Supplied text:
↓↓↓

This conflict, and that between Stanislavski and Danchenko, was bred from the equality of the companies, both aiming to be an ensemble rather than a vehicle for the ego of one actor, designer, or director. Stanisalvski expressed it like this: “Today Hamlet, tomorrow a spear carrier. ” Breuer tends to adopt an organic process with his productions- they evolve naturally and gradually in response to criticism, audience responses and new ideas. For example, the last stage picture was at one point a confrontation between the children, which later changed to one of the children riding on a rocking horse.

Stanislavski, demanding as much as a year of rehearsal time, was arguably more rigid with his production. The depth and subtlety of the great realist writers of Stanislavski’s’s period- namely Ibsen and Chekhov- allow great scope in their interpretation. Some productions are lugubrious in mood, while others find comedy in the absurd. Stanislavski’s preference was to play Chekhov as aching tragedy, against the wishes of the author himself. This may have been a result of Stanislavski’s self professed weakness for epic, heroic theatre- his “Spanish boots” problem.

In his interpretation of Dollhouse, Breuer explores both comedy and tragedy- reflecting his belief that the two are not exclusive of each other. The frantic melodrama and absurdity of certain scenes, created through exaggerated movement and accents, are juxtaposed with the agonizing melancholy and desperation of others. With his radical shattering of the audience’s expectations, Breuer perhaps engineers the same impact that the play might have had for the closeted middle classes when it opened more than 125 years ago.

↑↑↑

Listed entries:
↓↓↓

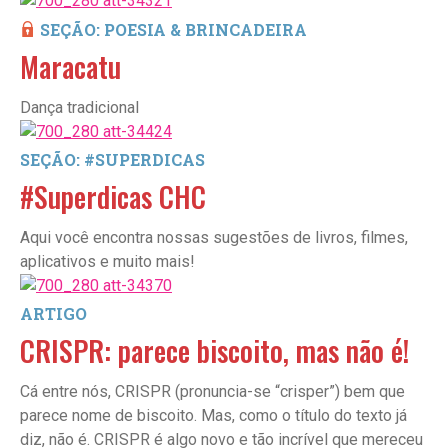
SEÇÃO: POESIA & BRINCADEIRA
Maracatu
Dança tradicional
SEÇÃO: #SUPERDICAS
#Superdicas CHC
Aqui você encontra nossas sugestões de livros, filmes,
aplicativos e muito mais!
ARTIGO
CRISPR: parece biscoito, mas não é!
Cá entre nós, CRISPR (pronuncia-se “crisper”) bem que
parece nome de biscoito. Mas, como o título do texto já
diz, não é. CRISPR é algo novo e tão incrível que mereceu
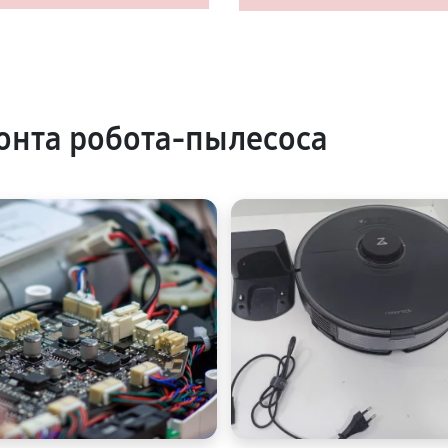
нта робота-пылесоса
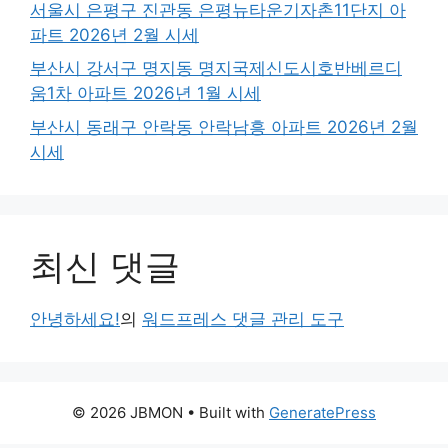
서울시 은평구 진관동 은평뉴타운기자촌11단지 아
파트 2026년 2월 시세
부산시 강서구 명지동 명지국제신도시호반베르디
움1차 아파트 2026년 1월 시세
부산시 동래구 안락동 안락남흥 아파트 2026년 2월
시세
최신 댓글
안녕하세요!
의
워드프레스 댓글 관리 도구
© 2026 JBMON
• Built with
GeneratePress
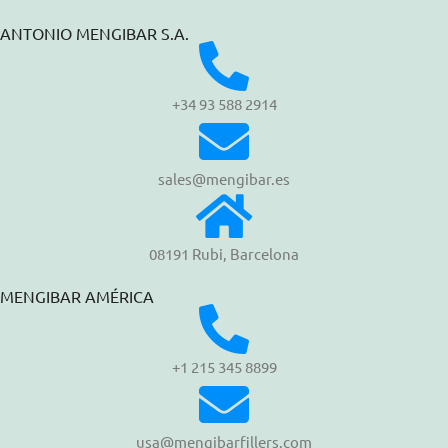
ANTONIO MENGIBAR S.A.
+34 93 588 2914
sales@mengibar.es
08191 Rubi, Barcelona
MENGIBAR AMÉRICA
+1 215 345 8899
usa@mengibarfillers.com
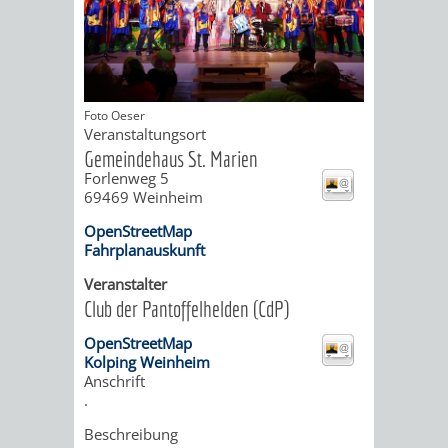
ORGANISATI
SERVICEBEREICH
EHRUNGEN
Foto Oeser
FÜR
WISSENSWER
Veranstaltungsort
Gemeindehaus St. Marien
VEREINE
Forlenweg 5
HILFREICHE
69469
Weinheim
UND
ANSPRECHP
OpenStreetMap
Fahrplanauskunft
ORGANISATIONEN
Veranstalter
Club der Pantoffelhelden (CdP)
INFORMATIONSP
OpenStreetMap
STÄDTEPARTNERSCHAFTEN
ORTSCHAFTEN
Kolping Weinheim
Anschrift
.
ANET
CAVAILLON
HOHENSACHSEN
LÜTZELSACH
Beschreibung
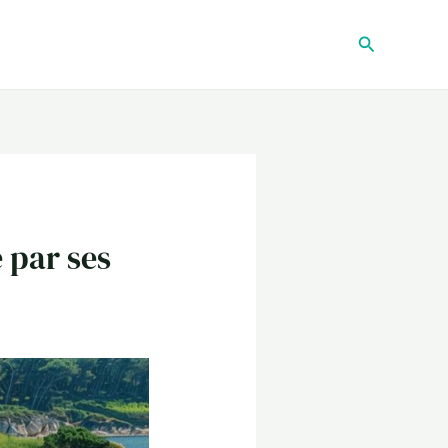
Recherche
 par ses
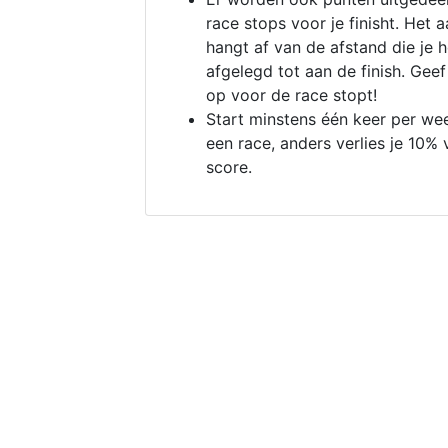
race stops voor je finisht. Het a
hangt af van de afstand die je 
afgelegd tot aan de finish. Geef
op voor de race stopt!
Start minstens één keer per we
een race, anders verlies je 10% 
score.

↑↑↑

Instructions:
(A) From the passage on Stanislavski and Breuer, set down the part starting with "This conflict, and" and going on through "a rocking horse.".
(B) In the passage on Stanislavski and Breuer, what did Breuer's last stage picture change to after it had been a confrontation between the children?
(C) Carry on the passage about Stanislavski and Breuer's Dollhouse past its final sentence.

Answers given:
(A)
This conflict, and that between Stanislavski and Danchenko, was bred from the equality of the companies, both aiming to be an ensemble rather than a vehicle for the ego of one actor, designer, or director. Stanisalvski expressed it like this: “Today Hamlet, tomorrow a spear carrier. ” Breuer tends to adopt an organic process with his productions- they evolve naturally and gradually in response to criticism, audience responses and new ideas. For example, the last stage picture was at one point a confrontation between the children, which later changed to one of the children riding on a rocking horse.

(B) It changed to one of the children riding on a rocking horse.

(C)
Stanislavski was largely deferential to Chekhov’s intentions, who wrote plays specifically for the Moscow Art Theatre and also for specific actors. However, the director often failed to fully appreciate the depth of Chekhov’s plays, instead relying on conventional caricatures rather than exploring characters in their full depth. For example, in The Seagull, Nina was portrayed as the innocent girl led astray by the rogue Trigorin- an oversimplification of the complexities of life.

Despite this, Stanislavski was reluctant to go against the author’s intentions too radically. Breuer, while retaining 95% of the script coming from the original text, creates something very different from what Ibsen might have imagined. He cuts dialogue, edits entrances, adds a pianist who actively interacts with those on stage, cuts in excerpts from another Ibsen play, and uses prolonged surrealism in a macabre dream scene. Of course, one cannot examine Mabou Mine’s Dollhouse without mentioning the importance of casting.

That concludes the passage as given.